A motion in limine means to limit testimony. Sometimes in a case there are things that one side or the other just does not want to have brought out. Often these are things of an embarrassing or personal nature that the other side may want to introduce in order to embarrass someone. Often they are the kinds of things that while possibly relevant, would tend to prejudice a jury. A motion in limine can be filed at any time prior to trial, or sometimes, even during a trial when it appears that testimony is going to create problems, which makes it a very versatile motion.
What the motion asks the judge for is an order directing that certain evidence may not be used, or must be disclosed ahead of time.
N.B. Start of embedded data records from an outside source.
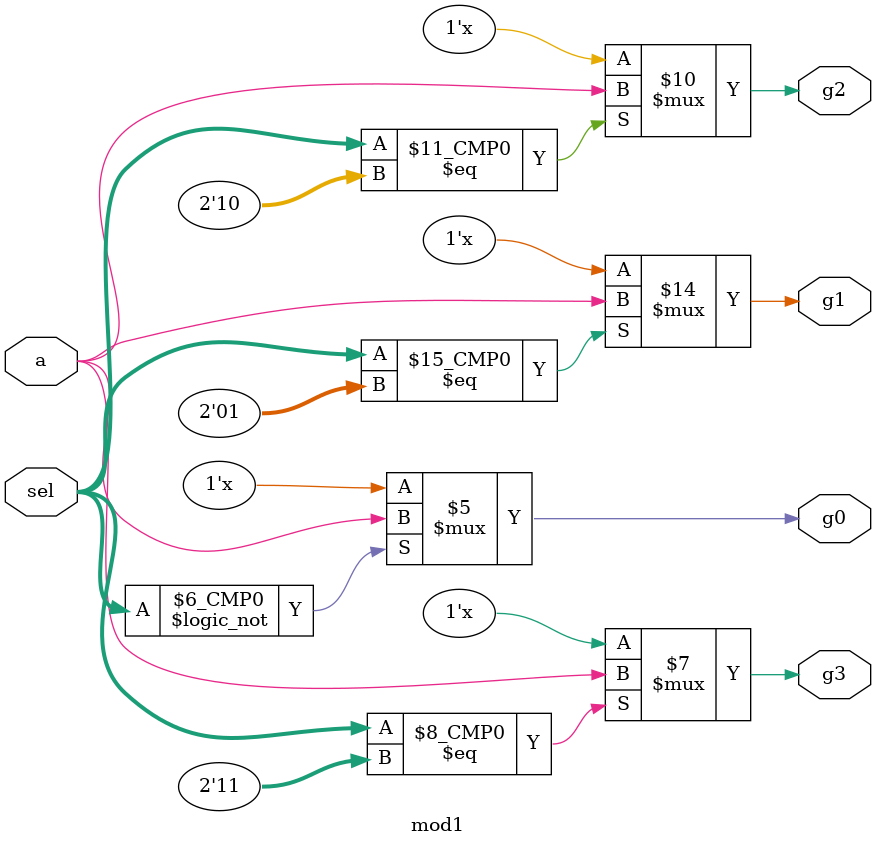
<source format=sv>
module mod1(sel, g0, g1, g2, g3, a);
input [1:0] sel;
input a;
output logic g0, g1, g2, g3;
always_comb begin
    {g0, g1, g2, g3} = 4'bx;
    case(sel)
        2'b00: g0 = a;
        2'b01: g1 = a;
        2'b10: g2 = a;
        2'b11: g3 = a;
    endcase
end
endmodule

</source>
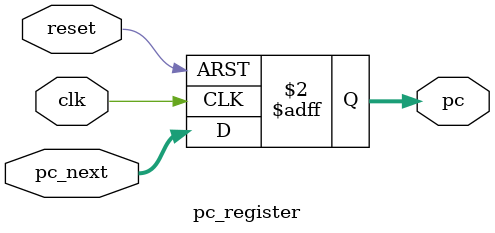
<source format=v>
module pc_register (
    input wire clk,
    input wire reset,
    input wire [31:0] pc_next,
    output reg [31:0] pc
);
    always @(posedge clk or posedge reset) begin
        if (reset)
            pc <= 0;
        else
            pc <= pc_next;
    end
endmodule

</source>
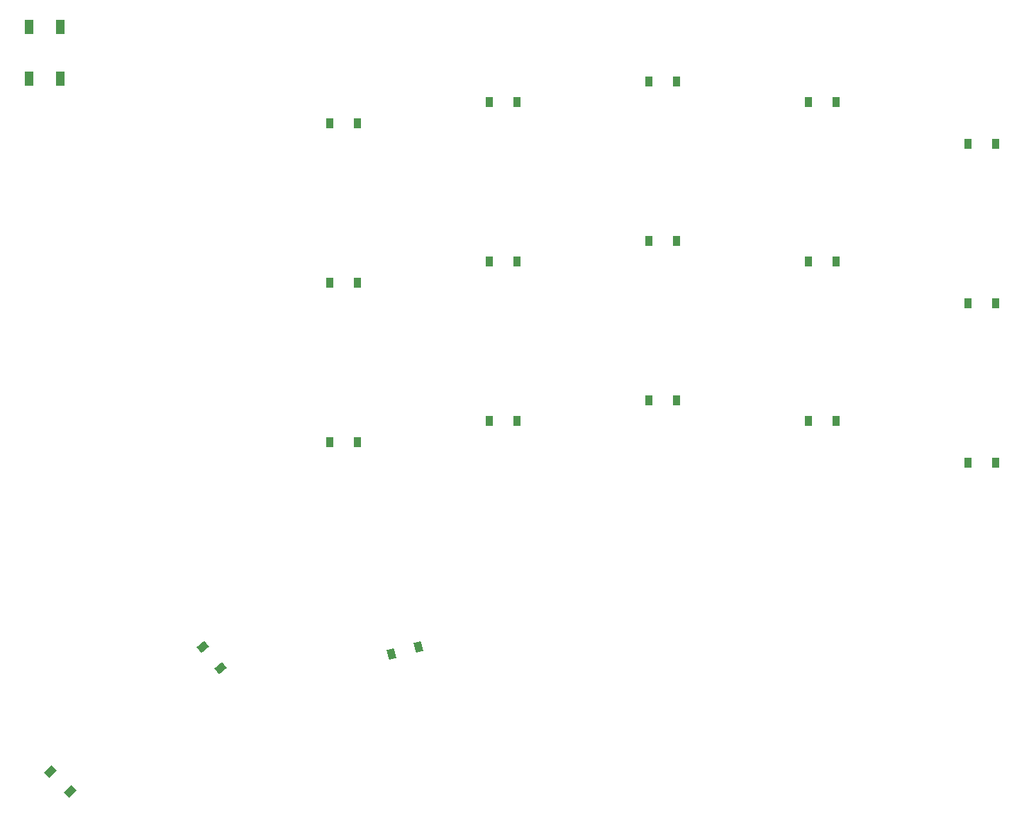
<source format=gbr>
%TF.GenerationSoftware,KiCad,Pcbnew,7.0.10*%
%TF.CreationDate,2024-02-19T14:22:16+02:00*%
%TF.ProjectId,juubo_right_final,6a757562-6f5f-4726-9967-68745f66696e,v1.0.0*%
%TF.SameCoordinates,Original*%
%TF.FileFunction,Paste,Top*%
%TF.FilePolarity,Positive*%
%FSLAX46Y46*%
G04 Gerber Fmt 4.6, Leading zero omitted, Abs format (unit mm)*
G04 Created by KiCad (PCBNEW 7.0.10) date 2024-02-19 14:22:16*
%MOMM*%
%LPD*%
G01*
G04 APERTURE LIST*
G04 Aperture macros list*
%AMRotRect*
0 Rectangle, with rotation*
0 The origin of the aperture is its center*
0 $1 length*
0 $2 width*
0 $3 Rotation angle, in degrees counterclockwise*
0 Add horizontal line*
21,1,$1,$2,0,0,$3*%
G04 Aperture macros list end*
%ADD10R,1.100000X1.800000*%
%ADD11R,0.900000X1.200000*%
%ADD12RotRect,0.900000X1.200000X130.000000*%
%ADD13RotRect,0.900000X1.200000X15.000000*%
%ADD14RotRect,0.900000X1.200000X135.000000*%
G04 APERTURE END LIST*
D10*
%TO.C,B1*%
X281124804Y-54809003D03*
X281124804Y-61009003D03*
X277424804Y-54809003D03*
X277424804Y-61009003D03*
%TD*%
D11*
%TO.C,D10*%
X332402303Y-101899005D03*
X335702303Y-101899005D03*
%TD*%
%TO.C,D1*%
X389552306Y-106899003D03*
X392852306Y-106899003D03*
%TD*%
%TO.C,D8*%
X351452303Y-80349006D03*
X354752303Y-80349006D03*
%TD*%
%TO.C,D14*%
X313352307Y-85349004D03*
X316652307Y-85349004D03*
%TD*%
%TO.C,D2*%
X389552303Y-87849005D03*
X392852303Y-87849005D03*
%TD*%
%TO.C,D12*%
X332402306Y-63799006D03*
X335702306Y-63799006D03*
%TD*%
%TO.C,D4*%
X370502303Y-101899007D03*
X373802303Y-101899007D03*
%TD*%
%TO.C,D7*%
X351452302Y-99399004D03*
X354752302Y-99399004D03*
%TD*%
%TO.C,D13*%
X313352301Y-104399010D03*
X316652301Y-104399010D03*
%TD*%
%TO.C,D6*%
X370502304Y-63799004D03*
X373802304Y-63799004D03*
%TD*%
%TO.C,D11*%
X332402306Y-82849006D03*
X335702306Y-82849006D03*
%TD*%
D12*
%TO.C,D17*%
X300282473Y-131431947D03*
X298161273Y-128904001D03*
%TD*%
D11*
%TO.C,D15*%
X313352302Y-66299007D03*
X316652302Y-66299007D03*
%TD*%
D13*
%TO.C,D16*%
X320702623Y-129705686D03*
X323890179Y-128851584D03*
%TD*%
D14*
%TO.C,D18*%
X282349362Y-146120505D03*
X280015910Y-143787053D03*
%TD*%
D11*
%TO.C,D3*%
X389552303Y-68799001D03*
X392852303Y-68799001D03*
%TD*%
%TO.C,D5*%
X370502308Y-82849005D03*
X373802308Y-82849005D03*
%TD*%
%TO.C,D9*%
X351452304Y-61299004D03*
X354752304Y-61299004D03*
%TD*%
M02*

</source>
These are very handy motions. Don’t be afraid to use them. One example, depending on what jurisdiction you are in, would be the use of charts, drawings or exhibits. As technology advances, many courtrooms are equipped with things like computer terminals at the counsel tables, video display equipment and so forth. The rules on things like power point displays, graphics and similar things have not kept pace with technology. Further, the rules regarding exhibits and displays are very sketchy – as long as they merely summarize evidence that has already been admitted into evidence, or merely present it in a different way, they are allowed. Bottom line, do you really want to be in court and see for the first time as it is presented to the jury, a power point presentation?
Probably not.
The problem is that since it is not evidence, nor a discoverable document, the other side is under no obligation to share it with you ahead of time. Unless that is, you’ve filed a motion in limine and gotten the judge to issue an order saying that nothing along those lines will be presented to the jury unless you’ve seen it at least twenty-four hours ahead of time. With a little experimenting, you’ll find that these motions are great tools.
Conclusion
Motions are an inevitable part of litigating a civil case. There is no reason to fear them or be apprehensive, with one caveat – be prepared. As with anything else, presenting or defending a motion to a judge requires research and organization. Once the case is filed there are facts to be dealt with, even if they consist of nothing more than what the pleadings say or don’t say. There is law, in the form of rules and court decisions to be applied to those facts.
As long as you do your homework and are organized you will be fine. Just remember that judges will hold you to the same rules and same law as the attorney on the other side. You cannot waltz into court on a motion and play the “gee I don’t have a lawyer so I didn’t know” game – you will lose.